Common Grading Pitfalls

  • Forgetting to merge output[fail[u]] — passes the single-pattern cases, fails on overlapping/suffix patterns (he in she). Always include an overlap test.
  • Mishandling the root so the scan dereferences -1 — crashes on the very first character that has no root edge.
  • Counting via per-position enumeration in Task 6 instead of fail-tree aggregation — passes correctness but violates the O(n + m) requirement; check the complexity, not just the answer.
  • Off-by-one between start and end positions — surfaces only in position-sensitive tasks (censor, shortest window); pin the convention and assert it.

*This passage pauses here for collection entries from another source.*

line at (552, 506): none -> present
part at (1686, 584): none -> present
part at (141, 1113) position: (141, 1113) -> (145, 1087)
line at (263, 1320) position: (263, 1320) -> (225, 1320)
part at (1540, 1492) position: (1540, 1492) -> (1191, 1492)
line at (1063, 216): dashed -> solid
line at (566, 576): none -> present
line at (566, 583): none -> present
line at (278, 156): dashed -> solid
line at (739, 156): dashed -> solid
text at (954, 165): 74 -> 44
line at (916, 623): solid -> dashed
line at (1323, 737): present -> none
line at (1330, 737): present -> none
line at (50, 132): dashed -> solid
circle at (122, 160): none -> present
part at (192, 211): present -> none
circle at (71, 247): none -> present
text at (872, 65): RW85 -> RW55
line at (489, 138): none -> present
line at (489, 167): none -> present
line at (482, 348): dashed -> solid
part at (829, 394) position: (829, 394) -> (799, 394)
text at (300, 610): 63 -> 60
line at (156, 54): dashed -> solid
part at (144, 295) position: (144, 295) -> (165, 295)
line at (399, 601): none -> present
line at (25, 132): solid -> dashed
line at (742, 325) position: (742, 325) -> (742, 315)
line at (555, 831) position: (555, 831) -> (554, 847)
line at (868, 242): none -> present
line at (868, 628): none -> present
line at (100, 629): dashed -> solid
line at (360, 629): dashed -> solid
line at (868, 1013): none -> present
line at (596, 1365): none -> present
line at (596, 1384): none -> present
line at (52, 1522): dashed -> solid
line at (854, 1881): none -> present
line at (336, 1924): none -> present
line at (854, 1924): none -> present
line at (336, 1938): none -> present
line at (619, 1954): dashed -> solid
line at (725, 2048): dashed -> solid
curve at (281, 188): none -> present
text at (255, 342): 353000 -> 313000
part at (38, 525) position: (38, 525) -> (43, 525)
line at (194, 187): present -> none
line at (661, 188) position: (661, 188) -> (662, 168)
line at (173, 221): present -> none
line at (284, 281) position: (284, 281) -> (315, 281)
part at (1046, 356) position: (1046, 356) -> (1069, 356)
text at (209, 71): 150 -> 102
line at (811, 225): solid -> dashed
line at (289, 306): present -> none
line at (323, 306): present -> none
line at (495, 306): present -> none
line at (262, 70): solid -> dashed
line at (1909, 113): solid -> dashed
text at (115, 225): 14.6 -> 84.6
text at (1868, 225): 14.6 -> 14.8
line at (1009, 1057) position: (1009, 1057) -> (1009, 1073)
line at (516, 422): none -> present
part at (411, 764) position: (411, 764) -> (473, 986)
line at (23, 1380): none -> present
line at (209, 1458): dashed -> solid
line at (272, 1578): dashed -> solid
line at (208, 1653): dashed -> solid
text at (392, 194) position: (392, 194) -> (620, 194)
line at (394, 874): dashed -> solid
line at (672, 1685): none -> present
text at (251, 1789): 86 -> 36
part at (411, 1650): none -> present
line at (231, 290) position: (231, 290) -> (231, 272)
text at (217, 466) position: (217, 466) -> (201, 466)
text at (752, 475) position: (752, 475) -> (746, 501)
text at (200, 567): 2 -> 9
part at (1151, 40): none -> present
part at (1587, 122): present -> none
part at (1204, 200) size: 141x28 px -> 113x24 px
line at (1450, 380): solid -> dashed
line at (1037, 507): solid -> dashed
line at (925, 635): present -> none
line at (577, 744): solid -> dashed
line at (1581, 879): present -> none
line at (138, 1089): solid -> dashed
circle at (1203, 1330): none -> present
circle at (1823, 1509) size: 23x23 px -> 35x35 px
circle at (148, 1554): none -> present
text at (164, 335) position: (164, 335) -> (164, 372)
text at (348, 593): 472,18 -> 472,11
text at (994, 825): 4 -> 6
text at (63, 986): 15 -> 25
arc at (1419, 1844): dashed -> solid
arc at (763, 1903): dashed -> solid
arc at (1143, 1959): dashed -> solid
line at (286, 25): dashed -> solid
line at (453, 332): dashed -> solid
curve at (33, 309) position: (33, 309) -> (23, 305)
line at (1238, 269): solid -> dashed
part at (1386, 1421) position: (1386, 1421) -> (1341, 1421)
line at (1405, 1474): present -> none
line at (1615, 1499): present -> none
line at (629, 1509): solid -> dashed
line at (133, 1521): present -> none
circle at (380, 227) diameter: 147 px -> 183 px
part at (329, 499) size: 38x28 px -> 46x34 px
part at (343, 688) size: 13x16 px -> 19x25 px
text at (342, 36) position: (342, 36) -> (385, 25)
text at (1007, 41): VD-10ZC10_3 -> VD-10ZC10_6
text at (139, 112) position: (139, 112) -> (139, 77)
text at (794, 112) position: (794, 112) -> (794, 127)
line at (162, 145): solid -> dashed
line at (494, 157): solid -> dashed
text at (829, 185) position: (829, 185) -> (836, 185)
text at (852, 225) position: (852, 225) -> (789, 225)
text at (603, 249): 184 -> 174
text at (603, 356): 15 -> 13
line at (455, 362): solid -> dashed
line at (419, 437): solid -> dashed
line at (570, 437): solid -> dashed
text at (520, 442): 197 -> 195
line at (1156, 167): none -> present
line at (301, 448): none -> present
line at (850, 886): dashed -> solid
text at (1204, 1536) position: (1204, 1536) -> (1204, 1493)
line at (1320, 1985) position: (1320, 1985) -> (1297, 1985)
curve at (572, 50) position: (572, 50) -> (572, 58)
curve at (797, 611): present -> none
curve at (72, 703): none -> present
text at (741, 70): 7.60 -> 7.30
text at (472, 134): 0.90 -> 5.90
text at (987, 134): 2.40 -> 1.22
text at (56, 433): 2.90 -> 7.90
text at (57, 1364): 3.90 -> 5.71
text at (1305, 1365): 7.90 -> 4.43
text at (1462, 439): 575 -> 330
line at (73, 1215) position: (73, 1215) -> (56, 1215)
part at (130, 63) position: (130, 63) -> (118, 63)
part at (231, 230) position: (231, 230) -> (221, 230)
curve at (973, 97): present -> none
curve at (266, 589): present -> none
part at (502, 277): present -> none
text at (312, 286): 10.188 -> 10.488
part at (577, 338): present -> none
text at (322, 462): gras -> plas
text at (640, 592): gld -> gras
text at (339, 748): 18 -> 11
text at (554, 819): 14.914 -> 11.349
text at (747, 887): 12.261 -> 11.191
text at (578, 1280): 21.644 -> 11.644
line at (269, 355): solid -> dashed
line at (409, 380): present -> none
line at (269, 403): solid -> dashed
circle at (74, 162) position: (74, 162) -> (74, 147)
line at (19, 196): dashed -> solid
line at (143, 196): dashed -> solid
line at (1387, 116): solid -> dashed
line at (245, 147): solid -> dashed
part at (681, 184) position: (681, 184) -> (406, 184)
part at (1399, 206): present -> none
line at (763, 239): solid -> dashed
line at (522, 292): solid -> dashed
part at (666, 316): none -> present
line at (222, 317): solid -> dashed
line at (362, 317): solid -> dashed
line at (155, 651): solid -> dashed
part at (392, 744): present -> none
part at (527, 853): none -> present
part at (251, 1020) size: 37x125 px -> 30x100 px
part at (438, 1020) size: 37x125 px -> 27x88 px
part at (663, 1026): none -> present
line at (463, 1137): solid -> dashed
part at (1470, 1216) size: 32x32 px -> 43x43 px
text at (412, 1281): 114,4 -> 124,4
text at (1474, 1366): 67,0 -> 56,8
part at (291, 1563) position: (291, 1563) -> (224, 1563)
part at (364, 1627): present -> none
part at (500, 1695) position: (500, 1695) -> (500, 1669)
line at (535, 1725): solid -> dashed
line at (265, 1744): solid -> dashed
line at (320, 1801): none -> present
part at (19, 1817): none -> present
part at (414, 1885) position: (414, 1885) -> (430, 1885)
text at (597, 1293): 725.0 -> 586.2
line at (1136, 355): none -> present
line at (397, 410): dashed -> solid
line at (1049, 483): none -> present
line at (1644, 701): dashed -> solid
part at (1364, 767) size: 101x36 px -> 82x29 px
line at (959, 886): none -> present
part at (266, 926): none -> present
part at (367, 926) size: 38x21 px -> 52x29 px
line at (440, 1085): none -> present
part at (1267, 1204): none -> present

How to Validate Your Solutions

A disciplined validation loop catches nearly all bugs before they reach the large test cases:

  1. Hand-trace the tiny case. Run {he, she, his, hers} on ushers and confirm she@3, he@3, hers@5. If this fails, your output-link merging or root handling is wrong — fix it before anything else.
  2. Diff against the naive oracle. Generate random small dictionaries (P ≤ 8, lengths ≤ 5) and random texts (≤ 30 chars) over a 3-letter alphabet; compare your automaton's sorted output against the brute-force str.find oracle for hundreds of trials.
  3. Check the degenerate cases. Empty text, empty dictionary, a single pattern (must equal KMP), duplicate patterns, and a pattern equal to the whole text.
  4. Cross-language determinism. Feed the same seeded inputs to your Go, Java, and Python solutions and diff the outputs byte-for-byte. Divergence usually means an unstable sort or a normalization difference.
  5. Scale up last. Only after 1–4 pass should you run the large constraint-sized inputs to check performance (O(n + z) scan, O(n + m) count).

Each task must be implemented and tested in Go, Java, and Python, with identical outputs across all three on the same seeded inputs.